Regexes are still popular. Some people frown on them but they remain a quick and easy (if you know how to use them) way of matching certain types of strings. The alternative is often a good few lines of code looping through strings and extracting the bits that you need which is much nastier!
I still use them on a regular (pun fully intended) basis, to give you a use case I used one the other day to match lines of guitar chords as oppose to lyrics. They're also commonly used for things like basic validation of email addresses and the like.
They're certainly not dead.
I think it comes from the term for the class of grammars that regular expressions describe: regular grammars (or "regular" languages). Where that term comes from is likely answered by a trip to Wikipedia.
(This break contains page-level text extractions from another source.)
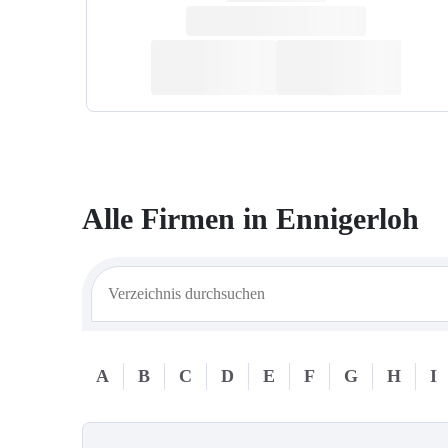
Alle Firmen in
Ennigerloh
A
B
C
D
E
F
G
H
I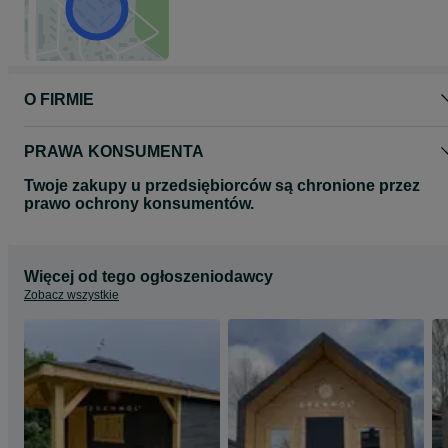
Zapraszamy na inne nasze aukcje oraz zapoznanie się z ofertą na
stronie www.drewnol.com
Wykonujemy inne wymiary oraz wzory altan na indywidualne
zamówienie klienta.
O FIRMIE
PRAWA KONSUMENTA
Twoje zakupy u przedsiębiorców są chronione przez
prawo ochrony konsumentów.
Więcej od tego ogłoszeniodawcy
Zobacz wszystkie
Modern regex engines that implement all those fancy look-ahead, pattern re-match, and subexpression counting features, well, those are recognizing a class of grammar that's a superset of regular grammars. "Classical" regular expressions correspond in mechanical ways to theoretical machines called "finite automata". That's a really fun subject in and of itself.
I have used regExp quit a bit of times but still far from being an expert. This time I want to validate a formula (or math expression) by regExp. The difficult part here is to validate proper starting and ending parentheses with in the formula.
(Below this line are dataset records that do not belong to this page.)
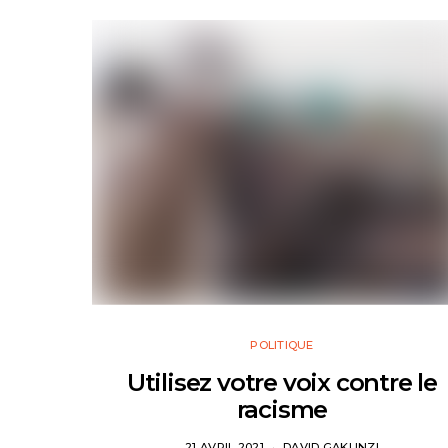
POLITIQUE
Utilisez votre voix contre le
racisme
21 AVRIL 2021
DAVID GAKUNZI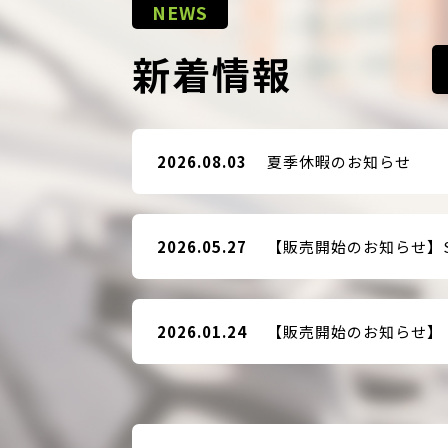
NEWS
新着情報
2026.08.03
夏季休暇のお知らせ
2026.05.27
2026.01.24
I believe, there would be some sample on the web but I could not find it. Can somebody post a link for such example? or help me by some other means?
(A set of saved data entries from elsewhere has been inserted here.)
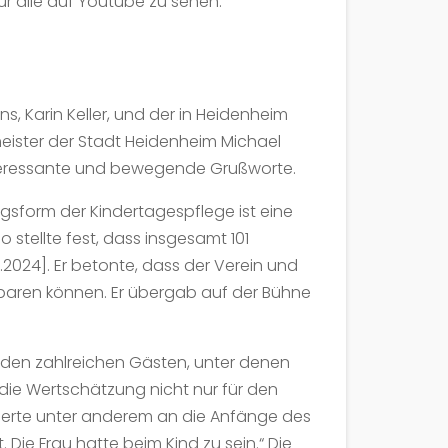
für alle auf Youtube zu sehen:
s, Karin Keller, und der in Heidenheim
eister der Stadt Heidenheim Michael
teressante und bewegende Grußworte.
ngsform der Kindertagespflege ist eine
stellte fest, dass insgesamt 101
2024]. Er betonte, dass der Verein und
nbaren können. Er übergab auf der Bühne
n den zahlreichen Gästen, unter denen
die Wertschätzung nicht nur für den
nnerte unter anderem an die Anfänge des
 Die Frau hatte beim Kind zu sein.“ Die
Languages with matched nested parentheses are not regular languages and can therefore not be recognized by regular expressions. Some implementations of regular expression (for example in the .NET framework) have extensions to deal with this but that is really no fun to work with. So I suggest to use an available parser or implement a simple parser yourself (for the sake of fun).
For the extension in the .NET implementation see the MSDN on balancing groups.
If your mathematical expression involves matched nested parenthesis, then it's not a regular grammar but a context-free one and as such, can not be parsed using regex.
How can I describe the language
A → AA | ( A ) | ε
generates using regular expressions?
Regular expressions accept strings from regular languages. Regular languages can also be accepted by an FSM.
There's an potentially infinite number of brackets in your language that you have to match up. That means you need an infinite state, obviously impossible in any Finite State Machine. Therefore, your language isn't regular and can't be matched with a regex.
Regular expressions cannot match nesting brackets.
I'm not sure about how you could notate that language, but that language isn't regular, as can be shown using the pumping lemma for regular languages (and thus, it can't be noted by a regex). An intuitive explanation is that accepting words from that language would require the FDA to 'remember' the number of opening parenthesis that it just read every time it begins to read closing parenthesis, and that isn't possible for them as they have no 'memory'. A push-down automaton, on the other hand...
Could that language be noted as {(n)n}*, for any n?
You can't - regular expressions can only recognise a small subset of possible languages. In particular, informally, any language that requires an unbounded amount of memory potentially to recognise is not RE recognisable.
Here, you'd need an unbounded amount of memory to remember how many opening parentheses you've seen in order to make sure the number of closing parentheses are the same.
You'll need some mechanism that is capable of parsing Context-Free Grammars to be able to recognise languages described by BNF in general. Modern parsers are very good at this!
As others have said you cannot do this with a single regular expression, however you can tokenize it with two "\(" and "\)". Seeing that your language can only have brackets in it though I'm not sure this is going to be very useful.
Note: You will also need a passer to ensure the brackets are paired up correctly. So “(()()” will tokenize but will not parse.